**PROVIDED RECORDS**
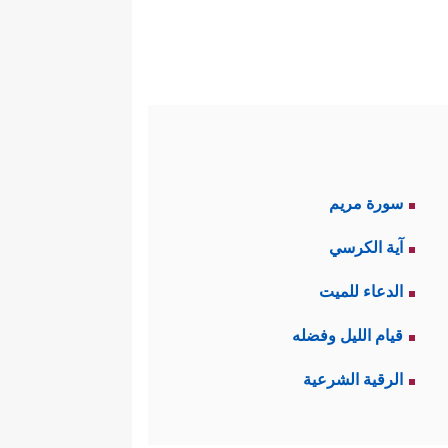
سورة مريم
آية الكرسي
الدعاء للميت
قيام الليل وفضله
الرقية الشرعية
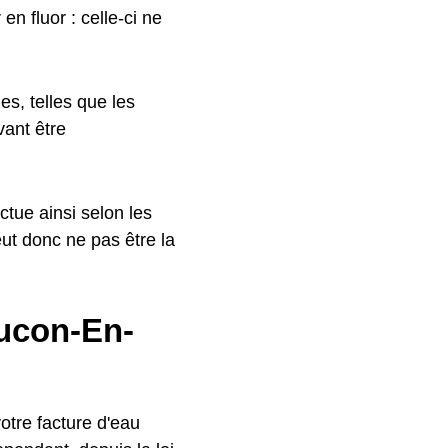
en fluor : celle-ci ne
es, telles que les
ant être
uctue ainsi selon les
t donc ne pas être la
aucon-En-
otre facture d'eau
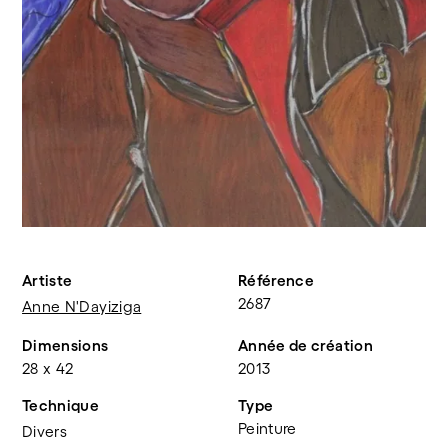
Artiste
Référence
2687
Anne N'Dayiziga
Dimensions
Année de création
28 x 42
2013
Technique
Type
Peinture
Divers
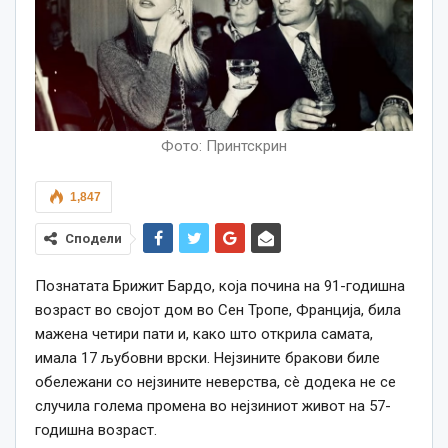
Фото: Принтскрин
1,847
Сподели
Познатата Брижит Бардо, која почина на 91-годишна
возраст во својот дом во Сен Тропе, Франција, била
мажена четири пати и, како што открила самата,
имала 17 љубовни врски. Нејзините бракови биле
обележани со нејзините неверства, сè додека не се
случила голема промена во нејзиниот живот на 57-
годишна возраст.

* * *

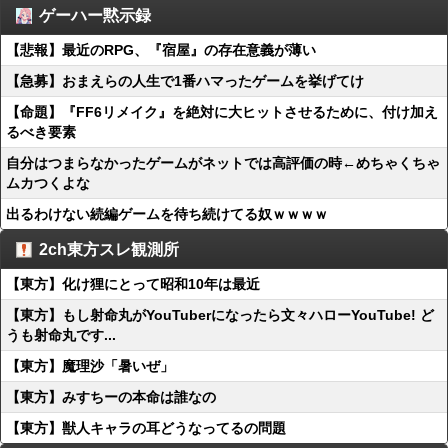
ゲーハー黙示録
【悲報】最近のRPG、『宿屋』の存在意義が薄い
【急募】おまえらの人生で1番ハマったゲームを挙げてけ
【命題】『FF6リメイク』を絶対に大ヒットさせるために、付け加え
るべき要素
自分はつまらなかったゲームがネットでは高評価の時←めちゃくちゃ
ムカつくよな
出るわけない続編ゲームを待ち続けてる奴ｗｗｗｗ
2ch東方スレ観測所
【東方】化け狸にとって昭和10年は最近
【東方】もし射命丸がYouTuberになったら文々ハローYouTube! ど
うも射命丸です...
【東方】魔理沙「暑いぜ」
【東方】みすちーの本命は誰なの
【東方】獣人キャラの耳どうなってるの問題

--

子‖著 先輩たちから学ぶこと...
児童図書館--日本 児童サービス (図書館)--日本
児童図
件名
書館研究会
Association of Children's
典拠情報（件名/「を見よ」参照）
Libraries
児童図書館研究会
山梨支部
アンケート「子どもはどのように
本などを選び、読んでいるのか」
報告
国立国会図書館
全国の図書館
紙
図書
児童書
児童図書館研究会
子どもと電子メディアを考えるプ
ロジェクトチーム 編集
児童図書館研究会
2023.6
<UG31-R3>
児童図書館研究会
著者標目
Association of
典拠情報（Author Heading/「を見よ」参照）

**TASK REQUIREMENTS**
Please output the lines starting with the line that contains "Фото: Принтскрин" and going on through the line that contains "годишна возраст." as a Markdown table with the columns Row and Text. Number each line in order and leave out any blank lines.

**YOUR SOLUTION**
| Row | Text |
|---|---|
| 1 | Фото: Принтскрин |
| 2 | 1,847 |
| 3 | Сподели |
| 4 | Познатата Брижит Бардо, која почина на 91-годишна |
| 5 | возраст во својот дом во Сен Тропе, Франција, била |
| 6 | мажена четири пати и, како што открила самата, |
| 7 | имала 17 љубовни врски. Нејзините бракови биле |
| 8 | обележани со нејзините неверства, сè додека не се |
| 9 | случила голема промена во нејзиниот живот на 57- |
| 10 | годишна возраст. |